A lot of the additions are based on material sent to me by Stephen Carr, but I have expanded on these. Despite this there are many lines that could be explored further, and I have noted these in the text. If you want to develop any of these lines I would be happy to include your input. Also I would like to hear from clan members.
A number of related families appeared in Haslingden in the early 18th century, descended from the two sons of the clan founder Robert who died in 1694. I have endeavoured to fit these families together on a best fit basis, sometimes diverging from IGI pedigrees which don’t stand up to scrutiny.
Nevertheless I cannot be sure it is entirely accurate. I have written before about the problems of a small group of names being repeated. For example three Henrys born within 2 years were followed by three Henrys marrying within a couple years. There is uncertainty in assigning the correct Henry to the correct wife, but as they were all cousins to start with I am confident that all the families are part of the clan, even if the linkages might be incorrect.
By the last quarter of the 18th century the Industrial Revolution had come to Haslingden, and with it an influx of workers. It is therefore necessary to be more certain about family linkages. At the least an age at death is needed to tie a burial to an original baptism. The situation is complicated by the appearance of individuals for whom no baptism is recorded, at least on-line, but who claim to be born in Haslingden. Here I suspect the problem stems from the growth of non-conformist chapels with non-existent, or non-digitised records. Two examples of this are James, the father of John who emigrated to Utah, and is recorded in the Haslingden and Utah clan, and the father of the (in)famous Choppy Warburton.

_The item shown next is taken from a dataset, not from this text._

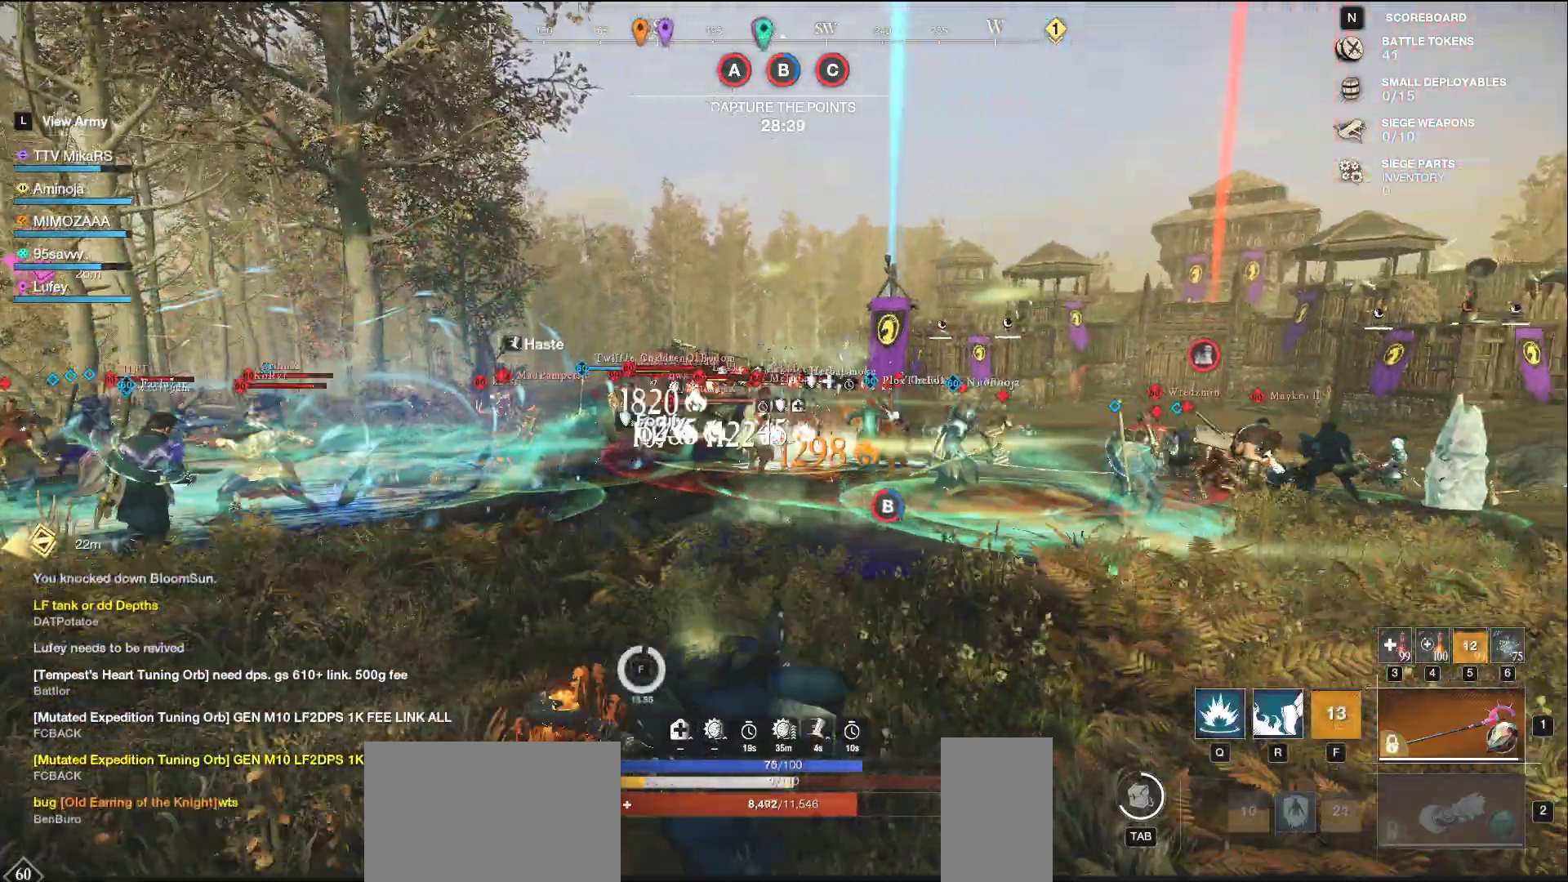
{"keys": ["w"], "mouse": ["left"], "events": [[50, "d", "up"], [250, "s", "up"], [350, "w", "down"], [467, "a", "up"]]}
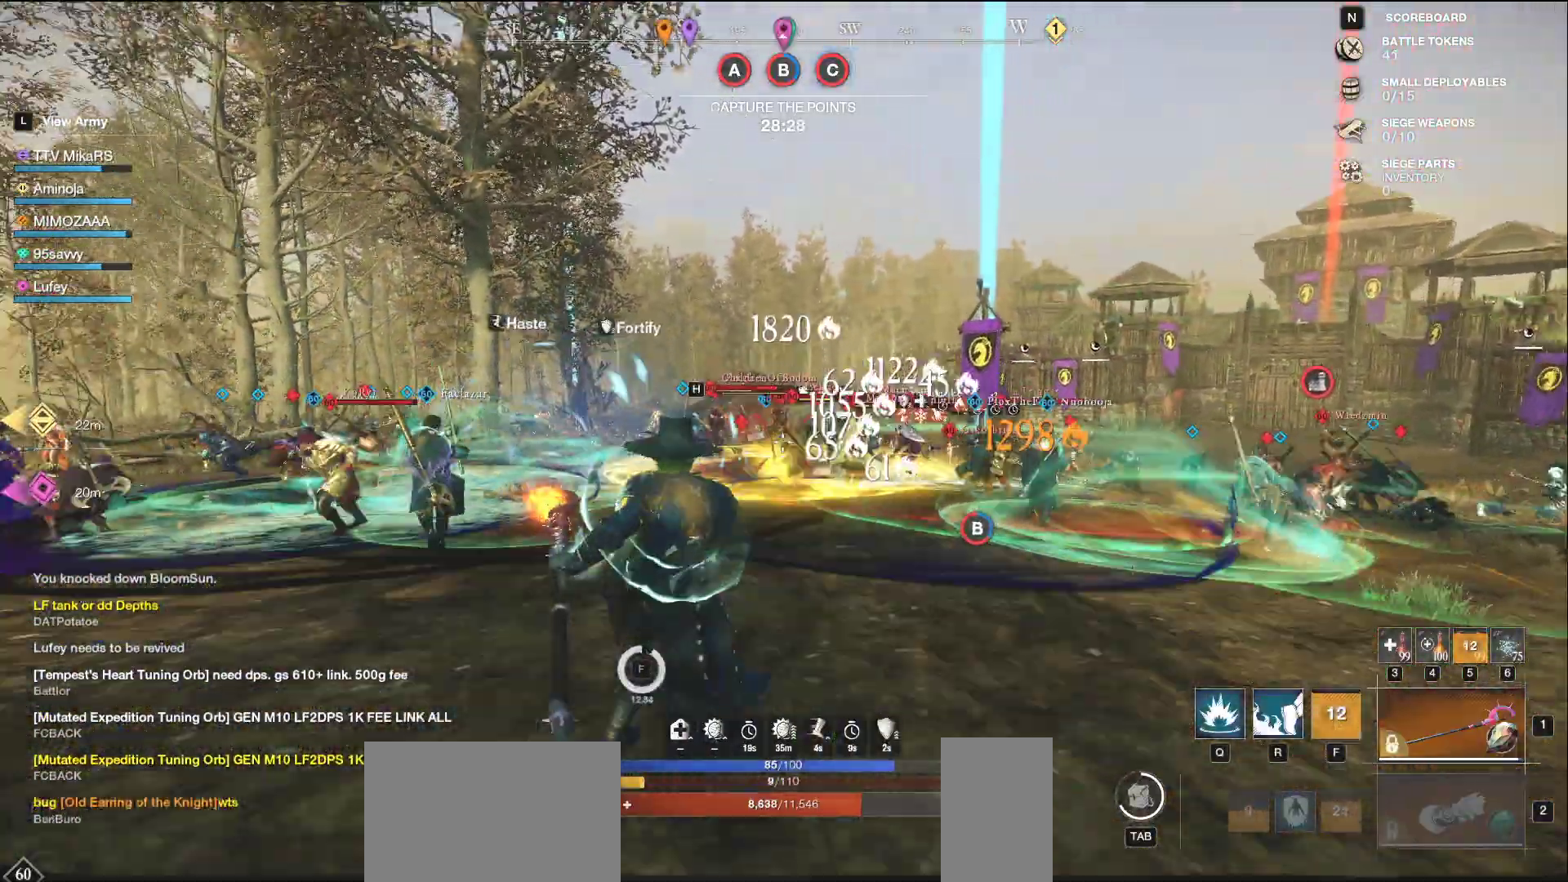
{"keys": ["d", "q", "w"], "mouse": [], "events": [[83, "d", "down"], [283, "mouse_left", "up"], [317, "q", "down"], [417, "q", "up"], [483, "q", "down"]]}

On the other hand records do get steadily more comprehensive, providing many checks and balances for the later families. Nevertheless there are a number of families on the Haslingden Families spreadsheet on the Parishes page which are not included in this, or any other clan. I have updated the spreadsheet as I went along and this has also been republished.
Robert, the founder of the clan, came from Musbury (modern Helmshore) which is within 3 miles of Subbins, where the Edenfield clan first appeared 200 years earlier.
A link between the two clans would seem obvious, and both clans are in the Lancashire Group of clans linked by DNA. However the Haslingden clan is the only clan in the group where the original test has not been updated by SNP tests. The markers tested by the original STR tests seem quite volatile, and calculations to date common ancestors give dates that are a bit too early.
However, in all but one case the SNP tests have shown a shared SNP which is only 10 generations ago on the FTDNA Y-Tree. The exception is the Tottington clan which has a SNP that is not shared by other clan members but is dated 20 generations ago. Without the assurance of a SNP test we can’t know if the Haslingden clan is another exception, or whether it is firmly within the Lancashire Group.